Some people just have the knack for bringing it out in them; surely you have the knack!
Esther Miller
Denise, it isn’t really a knack. Most of us are probably mothers. We spent 2-3 years per child with non-verbal, demanding little people. We learned to understand what was going on in their heads, we learned to anticipate and meet their needs. We can take those same skills and apply them to the elderly because they are often at the same level of functioning as young children. It appears that the last skills we learn are the first lost, until we are back to the level where we started, if we live that long. So rather than fearing that it takes a special skill to communicate with the non-verbal, we just need to brush up on skills we already have.
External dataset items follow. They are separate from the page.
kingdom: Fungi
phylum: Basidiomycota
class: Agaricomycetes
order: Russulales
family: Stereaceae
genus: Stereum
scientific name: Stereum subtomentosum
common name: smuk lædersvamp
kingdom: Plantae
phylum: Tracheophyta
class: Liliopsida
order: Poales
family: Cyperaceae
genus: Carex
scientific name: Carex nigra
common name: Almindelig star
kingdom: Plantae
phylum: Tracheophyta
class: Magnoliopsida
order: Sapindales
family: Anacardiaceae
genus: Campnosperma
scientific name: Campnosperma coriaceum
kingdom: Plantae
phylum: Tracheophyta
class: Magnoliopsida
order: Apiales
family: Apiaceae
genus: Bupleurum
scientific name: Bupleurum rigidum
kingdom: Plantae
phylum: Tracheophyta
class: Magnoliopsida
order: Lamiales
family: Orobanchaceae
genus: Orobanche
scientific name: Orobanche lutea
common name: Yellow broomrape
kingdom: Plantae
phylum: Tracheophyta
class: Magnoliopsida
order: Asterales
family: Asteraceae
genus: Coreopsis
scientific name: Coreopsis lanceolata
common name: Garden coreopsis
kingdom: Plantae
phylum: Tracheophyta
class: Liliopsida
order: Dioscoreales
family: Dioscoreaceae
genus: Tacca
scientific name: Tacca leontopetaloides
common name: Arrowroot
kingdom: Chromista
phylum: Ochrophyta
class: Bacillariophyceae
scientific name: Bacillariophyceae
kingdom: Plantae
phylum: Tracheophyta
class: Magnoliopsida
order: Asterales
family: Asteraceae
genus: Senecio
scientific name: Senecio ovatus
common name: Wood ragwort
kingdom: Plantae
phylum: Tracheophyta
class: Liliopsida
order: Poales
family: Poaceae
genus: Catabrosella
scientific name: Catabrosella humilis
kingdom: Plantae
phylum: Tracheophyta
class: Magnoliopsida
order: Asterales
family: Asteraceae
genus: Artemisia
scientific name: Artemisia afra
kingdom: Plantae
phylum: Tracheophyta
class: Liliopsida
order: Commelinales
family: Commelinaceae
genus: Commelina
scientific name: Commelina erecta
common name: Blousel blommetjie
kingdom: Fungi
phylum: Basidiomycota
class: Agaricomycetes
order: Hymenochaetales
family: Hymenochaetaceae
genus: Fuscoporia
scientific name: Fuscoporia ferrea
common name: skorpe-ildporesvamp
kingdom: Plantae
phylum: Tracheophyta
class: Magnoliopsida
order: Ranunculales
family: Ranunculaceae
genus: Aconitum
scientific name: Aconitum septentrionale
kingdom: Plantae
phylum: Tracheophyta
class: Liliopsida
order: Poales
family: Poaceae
I have one more story that I guess I need to write. Maybe I can show what I mean, without being pedantic about it. I’ll work on that.
Karen R. Sanderson
I read somewhere that the sense of smell is the strongest “memory” trigger. I can certainly dig that, because if I smell lilacs – Mom. If I smell rich earth – Mom, in the garden. If I smell hot dogs – Mom and the Phillies. I think you are wonderful, Esther, to have given these forgotten people (and their loving family members) the opportunity to live again. And Elizabeth, for sharing Esther with us.
Elizabeth Cottrell
Thanks for your wonderful comments, Karen. Yes, the sense of smell is known by scientists to be associated with the most primitive part of our brain and can often be a stronger trigger than any of the other senses.
It was sheer good fortune to discover that Esther, whom I’d know for a lot of other cool talents, could write so beautifully and evoke in readers such a strong emotional connection. I’m so grateful she’s willing to share her writing with Heartspoken readers.
Barbara Forte Abate
Ditto with Karen, I love the way you write, Esther. This is that variety of beautiful story that breaks the a readers heart in the very best way; the pictures your words form and the way they reach to touch the very deepest parts in all of us.
Elizabeth Cottrell
Doesn’t she have a gift for appealing to the most simple but powerful human emotions? Thank you, Barbara, for expressing it so well!
Esther Miller
Karen, there definitely is still something in there, even when most of what comes out is not “appropriate” or even understandable. The senses of smell and taste are recorded deep in the oldest parts of the brain and can trigger memories in pathways long unused. I knew that clinically, but that picnic more than proved it to me. I think it is one more reason for including our elderly in family traditions and celebrations. The smells of fresh bread, pumpkin pie cooling, or the taste of Aunt Susie’s cranberry relish can help orient our elders and allow them to be “with us” once again. It doesn’t always work, but it’s definitely worth it when it does.
Thanks for the kind words…a compliment on writing from you is a compliment, indeed!
Elizabeth Cottrell
Esther, you’re right that Karen does not say things she doesn’t mean, and she’s an outstanding judge of effective writing. She knows it when she sees it!
I’m not one for opining about “the good old days,” but I do think we’ve lost something in today’s society where families are so geographically separated and the opportunity for multi-generational gatherings is hard to come by.
Karen S. Elliott
This is a wonderful story, and so well-told by Esther (wow, I love the way she writes). I have seen it myself – old folks, forgotten folks, in the homes – they sit in wheelchairs in the hallways. This story proves there is STILL something there, in their memories, with the familiar sounds of roosters and smells of good food. God bless you both for sharing this story.